The study's authors describe "green" exercise as physical activity conducted out in nature, whether that's a park, a garden (even in your back yard), or a nature trail—anywhere you encounter the natural world, and a bit of green. To test its impacts, they analyzed 1,252 people drawn from 10 British studies. The study's subjects were observed walking, gardening, cycling, boating, fishing, riding horses and farming. They were evaluated for key measures of short-term mental health: self-esteem and mood. All social and age groups saw some improvement from the activity,but there were some differences in the intensity and type of effect.

"For self-esteem," the authors write, "the greatest change was in the youngest category, with diminishing effects with age; for mood, the least change was for the young and old.

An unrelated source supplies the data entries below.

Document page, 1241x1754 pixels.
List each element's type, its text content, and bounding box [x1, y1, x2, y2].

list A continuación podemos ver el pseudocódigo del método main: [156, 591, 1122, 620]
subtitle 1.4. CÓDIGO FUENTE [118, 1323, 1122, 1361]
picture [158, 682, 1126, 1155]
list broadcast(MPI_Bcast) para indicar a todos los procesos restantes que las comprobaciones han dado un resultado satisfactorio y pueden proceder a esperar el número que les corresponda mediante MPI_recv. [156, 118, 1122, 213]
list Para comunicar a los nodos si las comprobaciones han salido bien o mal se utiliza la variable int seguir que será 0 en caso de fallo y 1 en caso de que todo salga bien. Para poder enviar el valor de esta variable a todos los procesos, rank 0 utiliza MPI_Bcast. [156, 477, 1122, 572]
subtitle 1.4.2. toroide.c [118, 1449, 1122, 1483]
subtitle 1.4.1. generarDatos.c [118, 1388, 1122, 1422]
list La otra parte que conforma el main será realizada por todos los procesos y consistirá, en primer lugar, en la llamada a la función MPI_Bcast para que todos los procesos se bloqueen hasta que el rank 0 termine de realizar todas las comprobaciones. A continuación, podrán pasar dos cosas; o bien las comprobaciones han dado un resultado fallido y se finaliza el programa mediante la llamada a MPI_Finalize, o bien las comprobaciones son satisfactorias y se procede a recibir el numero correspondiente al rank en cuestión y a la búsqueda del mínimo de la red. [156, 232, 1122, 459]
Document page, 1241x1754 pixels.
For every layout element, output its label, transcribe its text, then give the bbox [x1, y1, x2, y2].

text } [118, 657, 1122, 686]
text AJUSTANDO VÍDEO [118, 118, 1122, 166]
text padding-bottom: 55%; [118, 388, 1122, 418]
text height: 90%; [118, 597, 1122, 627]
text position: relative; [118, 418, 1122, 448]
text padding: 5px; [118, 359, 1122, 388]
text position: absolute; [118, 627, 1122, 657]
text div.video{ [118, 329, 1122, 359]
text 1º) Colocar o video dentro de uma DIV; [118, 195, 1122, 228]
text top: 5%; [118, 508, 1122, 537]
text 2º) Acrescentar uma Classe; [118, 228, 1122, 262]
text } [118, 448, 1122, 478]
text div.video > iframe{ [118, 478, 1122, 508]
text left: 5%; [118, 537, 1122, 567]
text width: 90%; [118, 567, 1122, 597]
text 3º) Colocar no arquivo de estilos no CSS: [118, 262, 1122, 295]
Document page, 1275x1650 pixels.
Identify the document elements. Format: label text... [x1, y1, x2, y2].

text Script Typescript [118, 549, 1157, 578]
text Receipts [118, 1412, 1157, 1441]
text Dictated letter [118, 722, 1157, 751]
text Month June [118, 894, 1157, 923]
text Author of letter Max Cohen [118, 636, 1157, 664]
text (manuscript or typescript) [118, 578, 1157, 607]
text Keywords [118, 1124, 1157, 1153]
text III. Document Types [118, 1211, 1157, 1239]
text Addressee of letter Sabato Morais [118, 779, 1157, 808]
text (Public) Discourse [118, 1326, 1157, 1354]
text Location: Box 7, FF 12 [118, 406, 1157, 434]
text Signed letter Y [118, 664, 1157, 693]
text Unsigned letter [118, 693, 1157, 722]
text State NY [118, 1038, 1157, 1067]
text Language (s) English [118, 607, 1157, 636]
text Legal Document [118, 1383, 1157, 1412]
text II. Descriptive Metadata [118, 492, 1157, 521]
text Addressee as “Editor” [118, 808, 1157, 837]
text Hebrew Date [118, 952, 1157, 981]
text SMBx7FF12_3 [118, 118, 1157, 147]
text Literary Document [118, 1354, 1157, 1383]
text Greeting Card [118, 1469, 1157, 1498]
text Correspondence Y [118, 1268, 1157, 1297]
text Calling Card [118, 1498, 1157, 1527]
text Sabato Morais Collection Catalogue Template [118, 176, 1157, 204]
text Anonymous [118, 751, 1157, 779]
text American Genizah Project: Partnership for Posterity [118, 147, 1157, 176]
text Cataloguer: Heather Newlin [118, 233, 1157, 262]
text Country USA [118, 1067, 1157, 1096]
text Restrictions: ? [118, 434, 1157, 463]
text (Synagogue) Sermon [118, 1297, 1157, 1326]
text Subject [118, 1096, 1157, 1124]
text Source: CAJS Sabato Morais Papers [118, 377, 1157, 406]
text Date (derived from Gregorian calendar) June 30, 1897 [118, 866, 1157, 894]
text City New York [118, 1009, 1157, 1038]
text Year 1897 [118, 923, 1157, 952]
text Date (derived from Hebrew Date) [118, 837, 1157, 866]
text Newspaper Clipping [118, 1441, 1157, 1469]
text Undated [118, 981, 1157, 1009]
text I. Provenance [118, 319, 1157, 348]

This suggests that younger people will see more self-esteem improvements, and the middle-aged from mood." The physical impact of these psychological effects is a next area of study: "Although good self-esteem and mood are known to be protective against future long-term health threats, these mental health measures should also be assessed in conjunction with a range of further health markers, such as blood pressure, cholesterol, stress hormones... and inflammatory markers."

Pretty much any kind of natural setting would generate improvement, even a park in the middle of a city. (That said, water near a green area generated better results.) But the remarkable aspect is the duration: the highest mood and self-esteem returns came from the shortest studied duration: five minutes. In other words—no need to save up your outdoor time for Saturday; a five minute walk in the park on a daily basis may do your spirit more good.